The table contains 11 columns for each gene-set (in the rows). The rows can be ordered according to every column by clicking on the column name.
 column name description gene-set This is the gene-set name as it appears in the first column of the .gmt file. Behind the name, there is a link (if it is present in the second column of the .gmt file) to the description of the gene-set as in the case of the .gmt collections from Broad Institute. collection This is the name of the file from which the gene.set is got. size This is the number of the genes in the gene-set. actualSize This is the number of the genes that are present in the gene-profile as well. NES It is the Normalized Enrichment Score, that is $P\left[\mbox{the gene-set is associated with the treatment group}.\right]$ odds This is the unbalance of the NES, i.e. $odds = \frac{NES}{1-NES}$ $=\frac{P\left[\mbox{the gene-set is associated with the treatment group}.\right]}{P\left[\mbox{the gene-set is not associated with the treatment group}.\right]}$ logit2NES This is the $logit$ transformation of the NES, i.e. $logit2NES = \log_2 (odds)$ $= \log_2\frac{NES}{1-NES}$ $=\log_2 \frac{P\left[\mbox{the gene-set is associated with the treatment group}.\right]}{P\left[\mbox{the gene-set is not associated with the treatment group}.\right]}$ p‑value This is the p-value of the Mann-Whitney computed with Central Limit Theorem. BH‑value This is the adjusted p-value according to the Benjamini-Hochberg methodology B‑value This is the adjusted p-value according to the Bonferroni methodology relevance This is the ordering variable (see the statistical details for more info)

# Visualizing the table of enrichments: the network map

By clicking on "Network " tab the user can visualize the gene-sets network built from the obtained results. With two sliders the user can control gene-sets similarity metric and similarity threshold.
Two slider-box control the network: 1) Gene-sets similarity metric, and 2) Similarity threshold.

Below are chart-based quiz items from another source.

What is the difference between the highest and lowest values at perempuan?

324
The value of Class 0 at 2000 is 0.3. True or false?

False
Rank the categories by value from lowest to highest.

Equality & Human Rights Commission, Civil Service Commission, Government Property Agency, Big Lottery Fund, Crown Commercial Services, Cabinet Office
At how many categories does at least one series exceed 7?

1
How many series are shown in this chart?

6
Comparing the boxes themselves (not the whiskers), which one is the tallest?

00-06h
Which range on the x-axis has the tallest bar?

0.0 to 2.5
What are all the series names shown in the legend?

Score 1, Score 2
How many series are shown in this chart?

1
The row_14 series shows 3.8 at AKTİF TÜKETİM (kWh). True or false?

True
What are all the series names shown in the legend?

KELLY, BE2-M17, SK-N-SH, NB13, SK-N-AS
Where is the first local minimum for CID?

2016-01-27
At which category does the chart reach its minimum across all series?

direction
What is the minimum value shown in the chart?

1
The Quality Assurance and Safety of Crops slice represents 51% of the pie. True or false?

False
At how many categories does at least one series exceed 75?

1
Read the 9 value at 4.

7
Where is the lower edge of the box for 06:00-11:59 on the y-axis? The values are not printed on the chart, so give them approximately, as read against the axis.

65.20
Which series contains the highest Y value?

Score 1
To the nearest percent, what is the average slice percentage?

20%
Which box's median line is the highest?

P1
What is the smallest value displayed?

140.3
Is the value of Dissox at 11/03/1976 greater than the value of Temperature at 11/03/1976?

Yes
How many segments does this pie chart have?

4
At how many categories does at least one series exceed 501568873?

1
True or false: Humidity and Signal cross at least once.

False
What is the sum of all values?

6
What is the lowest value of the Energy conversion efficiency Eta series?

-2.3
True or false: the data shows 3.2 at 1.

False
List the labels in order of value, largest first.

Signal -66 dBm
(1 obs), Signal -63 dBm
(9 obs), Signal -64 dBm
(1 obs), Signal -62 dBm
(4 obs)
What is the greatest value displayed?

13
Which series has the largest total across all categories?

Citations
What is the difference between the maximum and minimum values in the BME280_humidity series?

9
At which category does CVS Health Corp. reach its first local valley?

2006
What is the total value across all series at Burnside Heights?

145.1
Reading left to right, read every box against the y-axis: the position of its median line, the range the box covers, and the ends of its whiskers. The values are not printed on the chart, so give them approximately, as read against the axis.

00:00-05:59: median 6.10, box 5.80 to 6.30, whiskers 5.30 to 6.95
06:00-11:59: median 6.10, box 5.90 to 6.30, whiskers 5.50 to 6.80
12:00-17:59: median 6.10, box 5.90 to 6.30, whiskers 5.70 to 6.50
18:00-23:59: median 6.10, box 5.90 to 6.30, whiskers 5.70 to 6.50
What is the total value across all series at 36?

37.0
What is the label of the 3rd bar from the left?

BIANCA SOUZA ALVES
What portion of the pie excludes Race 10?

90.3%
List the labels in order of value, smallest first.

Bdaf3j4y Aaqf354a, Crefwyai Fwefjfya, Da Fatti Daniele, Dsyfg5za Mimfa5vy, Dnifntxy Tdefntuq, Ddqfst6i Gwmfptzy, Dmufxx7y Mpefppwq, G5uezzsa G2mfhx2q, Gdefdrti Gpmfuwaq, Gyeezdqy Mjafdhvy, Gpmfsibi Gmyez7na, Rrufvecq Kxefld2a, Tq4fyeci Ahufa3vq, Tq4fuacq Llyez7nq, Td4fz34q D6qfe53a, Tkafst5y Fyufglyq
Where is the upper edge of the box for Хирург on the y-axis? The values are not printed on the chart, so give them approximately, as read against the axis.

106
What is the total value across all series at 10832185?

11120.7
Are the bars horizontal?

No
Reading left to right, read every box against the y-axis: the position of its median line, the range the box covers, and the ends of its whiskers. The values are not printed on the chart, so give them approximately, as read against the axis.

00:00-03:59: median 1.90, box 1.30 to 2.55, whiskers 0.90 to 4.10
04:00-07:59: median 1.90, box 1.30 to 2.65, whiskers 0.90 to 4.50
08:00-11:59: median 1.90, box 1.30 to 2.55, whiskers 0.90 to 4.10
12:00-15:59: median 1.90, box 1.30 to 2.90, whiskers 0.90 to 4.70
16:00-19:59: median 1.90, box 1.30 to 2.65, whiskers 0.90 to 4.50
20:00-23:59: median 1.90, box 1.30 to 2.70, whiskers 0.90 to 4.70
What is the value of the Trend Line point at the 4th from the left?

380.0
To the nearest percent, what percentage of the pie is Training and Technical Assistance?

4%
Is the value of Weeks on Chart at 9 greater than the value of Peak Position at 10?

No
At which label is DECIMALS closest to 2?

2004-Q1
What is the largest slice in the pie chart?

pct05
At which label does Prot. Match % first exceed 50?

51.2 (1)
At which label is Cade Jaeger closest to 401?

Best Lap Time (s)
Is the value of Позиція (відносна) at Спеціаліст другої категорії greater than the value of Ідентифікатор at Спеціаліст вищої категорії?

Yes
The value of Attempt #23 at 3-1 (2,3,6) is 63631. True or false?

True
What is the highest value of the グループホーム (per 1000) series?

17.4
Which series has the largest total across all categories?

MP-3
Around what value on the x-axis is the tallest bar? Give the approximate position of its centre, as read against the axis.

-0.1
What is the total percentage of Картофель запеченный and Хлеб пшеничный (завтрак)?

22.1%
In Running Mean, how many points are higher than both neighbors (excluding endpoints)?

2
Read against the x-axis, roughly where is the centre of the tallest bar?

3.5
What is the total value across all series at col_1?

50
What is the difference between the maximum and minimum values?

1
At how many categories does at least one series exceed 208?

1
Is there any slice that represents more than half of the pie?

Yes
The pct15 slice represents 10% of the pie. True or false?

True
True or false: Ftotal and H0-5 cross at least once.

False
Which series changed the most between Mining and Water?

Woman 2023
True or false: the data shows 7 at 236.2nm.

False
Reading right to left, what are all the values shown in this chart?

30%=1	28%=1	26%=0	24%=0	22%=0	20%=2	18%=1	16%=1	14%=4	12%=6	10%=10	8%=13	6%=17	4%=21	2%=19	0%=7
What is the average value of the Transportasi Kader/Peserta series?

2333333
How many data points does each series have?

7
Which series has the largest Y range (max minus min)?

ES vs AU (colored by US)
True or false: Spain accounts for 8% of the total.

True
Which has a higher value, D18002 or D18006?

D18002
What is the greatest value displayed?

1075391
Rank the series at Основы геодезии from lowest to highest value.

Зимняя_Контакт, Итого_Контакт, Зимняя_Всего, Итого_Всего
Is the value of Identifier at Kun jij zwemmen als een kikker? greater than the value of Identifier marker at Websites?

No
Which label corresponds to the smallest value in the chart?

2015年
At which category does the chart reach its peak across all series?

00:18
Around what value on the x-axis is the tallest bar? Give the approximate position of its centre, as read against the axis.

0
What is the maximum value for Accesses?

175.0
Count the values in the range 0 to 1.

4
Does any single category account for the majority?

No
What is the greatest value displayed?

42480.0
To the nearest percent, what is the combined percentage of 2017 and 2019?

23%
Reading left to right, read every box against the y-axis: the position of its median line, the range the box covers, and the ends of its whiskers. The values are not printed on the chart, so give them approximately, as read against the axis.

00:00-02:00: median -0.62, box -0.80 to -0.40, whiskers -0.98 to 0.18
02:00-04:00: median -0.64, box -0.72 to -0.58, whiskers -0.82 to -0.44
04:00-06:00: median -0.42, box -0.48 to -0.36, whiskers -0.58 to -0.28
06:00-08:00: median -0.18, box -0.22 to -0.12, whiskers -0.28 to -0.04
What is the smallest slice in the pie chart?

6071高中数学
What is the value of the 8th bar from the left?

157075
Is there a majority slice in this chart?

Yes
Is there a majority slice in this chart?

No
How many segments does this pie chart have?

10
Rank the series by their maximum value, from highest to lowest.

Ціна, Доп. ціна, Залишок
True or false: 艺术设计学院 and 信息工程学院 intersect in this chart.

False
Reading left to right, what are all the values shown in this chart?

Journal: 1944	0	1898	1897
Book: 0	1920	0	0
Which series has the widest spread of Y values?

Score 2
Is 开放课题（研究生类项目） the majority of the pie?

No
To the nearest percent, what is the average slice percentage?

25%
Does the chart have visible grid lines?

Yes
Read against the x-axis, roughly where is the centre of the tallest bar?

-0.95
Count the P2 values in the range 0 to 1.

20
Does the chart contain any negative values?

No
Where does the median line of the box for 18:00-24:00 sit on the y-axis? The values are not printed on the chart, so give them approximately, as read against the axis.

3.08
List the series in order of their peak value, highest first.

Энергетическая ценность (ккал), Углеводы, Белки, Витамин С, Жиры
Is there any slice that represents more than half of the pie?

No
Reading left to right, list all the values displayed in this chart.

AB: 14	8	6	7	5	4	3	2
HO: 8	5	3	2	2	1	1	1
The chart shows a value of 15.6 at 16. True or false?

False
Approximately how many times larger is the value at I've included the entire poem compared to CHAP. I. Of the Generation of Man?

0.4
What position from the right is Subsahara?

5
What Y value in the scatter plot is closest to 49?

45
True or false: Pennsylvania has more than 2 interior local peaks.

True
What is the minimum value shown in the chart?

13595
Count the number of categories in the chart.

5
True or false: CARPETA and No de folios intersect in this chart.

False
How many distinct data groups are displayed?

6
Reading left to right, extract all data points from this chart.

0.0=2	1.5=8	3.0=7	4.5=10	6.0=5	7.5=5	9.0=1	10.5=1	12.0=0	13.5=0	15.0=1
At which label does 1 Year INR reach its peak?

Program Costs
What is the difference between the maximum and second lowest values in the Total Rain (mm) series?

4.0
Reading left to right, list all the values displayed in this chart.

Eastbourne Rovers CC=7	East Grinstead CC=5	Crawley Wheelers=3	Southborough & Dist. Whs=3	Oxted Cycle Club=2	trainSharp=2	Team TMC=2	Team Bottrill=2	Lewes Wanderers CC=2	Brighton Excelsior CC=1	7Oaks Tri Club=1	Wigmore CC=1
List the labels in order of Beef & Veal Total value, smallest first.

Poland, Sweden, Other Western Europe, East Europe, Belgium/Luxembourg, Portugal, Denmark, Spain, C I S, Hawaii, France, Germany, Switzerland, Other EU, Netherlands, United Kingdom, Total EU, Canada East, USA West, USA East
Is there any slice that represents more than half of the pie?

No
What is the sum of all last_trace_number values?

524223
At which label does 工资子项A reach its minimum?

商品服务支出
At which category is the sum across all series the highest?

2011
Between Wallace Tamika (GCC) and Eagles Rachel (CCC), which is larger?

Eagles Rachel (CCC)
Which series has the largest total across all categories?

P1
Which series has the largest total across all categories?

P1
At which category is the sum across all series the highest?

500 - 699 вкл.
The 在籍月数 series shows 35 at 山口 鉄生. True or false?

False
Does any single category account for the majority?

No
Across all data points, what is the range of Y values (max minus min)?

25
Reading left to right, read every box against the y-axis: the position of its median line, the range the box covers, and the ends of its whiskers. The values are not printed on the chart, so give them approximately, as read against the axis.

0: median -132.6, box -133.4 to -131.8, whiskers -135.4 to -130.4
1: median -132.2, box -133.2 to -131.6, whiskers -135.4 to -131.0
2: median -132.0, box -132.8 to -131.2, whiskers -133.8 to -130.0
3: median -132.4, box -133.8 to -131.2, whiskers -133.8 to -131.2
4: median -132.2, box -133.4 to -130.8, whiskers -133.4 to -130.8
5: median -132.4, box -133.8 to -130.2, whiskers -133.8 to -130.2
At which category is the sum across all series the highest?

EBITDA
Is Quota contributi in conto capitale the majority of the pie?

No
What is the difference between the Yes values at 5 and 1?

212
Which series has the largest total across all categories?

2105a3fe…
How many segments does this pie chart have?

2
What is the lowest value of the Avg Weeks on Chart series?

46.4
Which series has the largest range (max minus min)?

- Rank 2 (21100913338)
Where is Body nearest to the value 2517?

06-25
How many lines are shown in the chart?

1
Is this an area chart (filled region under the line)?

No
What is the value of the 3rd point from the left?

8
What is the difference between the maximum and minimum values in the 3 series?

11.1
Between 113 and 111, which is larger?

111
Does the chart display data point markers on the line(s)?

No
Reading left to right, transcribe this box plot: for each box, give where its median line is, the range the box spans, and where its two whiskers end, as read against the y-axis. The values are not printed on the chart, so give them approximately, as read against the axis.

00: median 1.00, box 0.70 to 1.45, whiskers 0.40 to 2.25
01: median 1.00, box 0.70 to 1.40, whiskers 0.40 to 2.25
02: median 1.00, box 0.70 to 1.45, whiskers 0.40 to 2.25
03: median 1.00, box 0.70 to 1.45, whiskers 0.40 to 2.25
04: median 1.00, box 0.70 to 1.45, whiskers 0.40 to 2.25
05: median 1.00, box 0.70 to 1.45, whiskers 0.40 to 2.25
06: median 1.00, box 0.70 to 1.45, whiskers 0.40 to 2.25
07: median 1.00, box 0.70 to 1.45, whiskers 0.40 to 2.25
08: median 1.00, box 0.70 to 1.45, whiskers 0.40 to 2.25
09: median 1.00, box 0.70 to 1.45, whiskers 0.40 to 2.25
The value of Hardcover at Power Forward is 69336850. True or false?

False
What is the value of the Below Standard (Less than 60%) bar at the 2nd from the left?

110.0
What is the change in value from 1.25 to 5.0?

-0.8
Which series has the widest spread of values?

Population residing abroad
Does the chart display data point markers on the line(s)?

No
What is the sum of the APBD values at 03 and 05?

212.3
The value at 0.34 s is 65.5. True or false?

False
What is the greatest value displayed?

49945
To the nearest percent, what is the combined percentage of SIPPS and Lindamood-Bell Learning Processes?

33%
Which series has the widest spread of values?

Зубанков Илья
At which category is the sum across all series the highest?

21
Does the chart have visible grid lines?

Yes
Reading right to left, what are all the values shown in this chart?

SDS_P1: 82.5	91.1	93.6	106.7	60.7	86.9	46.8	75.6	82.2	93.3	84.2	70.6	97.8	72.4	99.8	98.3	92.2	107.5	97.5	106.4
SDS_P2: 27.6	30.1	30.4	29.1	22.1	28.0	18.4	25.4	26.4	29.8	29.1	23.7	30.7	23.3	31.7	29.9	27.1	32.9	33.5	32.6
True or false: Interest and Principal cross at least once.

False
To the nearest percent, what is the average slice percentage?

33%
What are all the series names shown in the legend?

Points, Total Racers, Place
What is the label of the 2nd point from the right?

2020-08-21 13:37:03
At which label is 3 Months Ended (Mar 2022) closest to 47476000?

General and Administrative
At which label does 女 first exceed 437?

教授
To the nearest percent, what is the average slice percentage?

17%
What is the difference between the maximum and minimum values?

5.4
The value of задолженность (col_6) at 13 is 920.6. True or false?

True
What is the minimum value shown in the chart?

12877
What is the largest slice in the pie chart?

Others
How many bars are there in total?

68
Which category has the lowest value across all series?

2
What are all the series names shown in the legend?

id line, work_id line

### Gene-sets similarity metric

Similarity between gene-sets is computed as a convex combination of Jaccard's index and overlap. The slider in the leftmost location indicates a pure Jaccard's index, while the rightmost location the metric pure overlap. Any intermediate location corresponds to a value of the $\epsilon$ parameter that controls the convex combination of the two similarities (see the statistical details for more info). The default value is 0.25.

### Similarity threshold

This slider controls the minimum amount of similarity between the gene-sets so that the representative balls are connected by a segment. The default value is 0.35.

# Massive gene-sets test in R

The algorithm has been implemented as an R package at https://CRAN.R-project.org/package=massiveGST where a vignette shows how to use the funtions.

# Supported browsers

Basically, all last version of browsers are supported (Safari, Chrome, Firefox, and IE)
IE does not support the network-graph.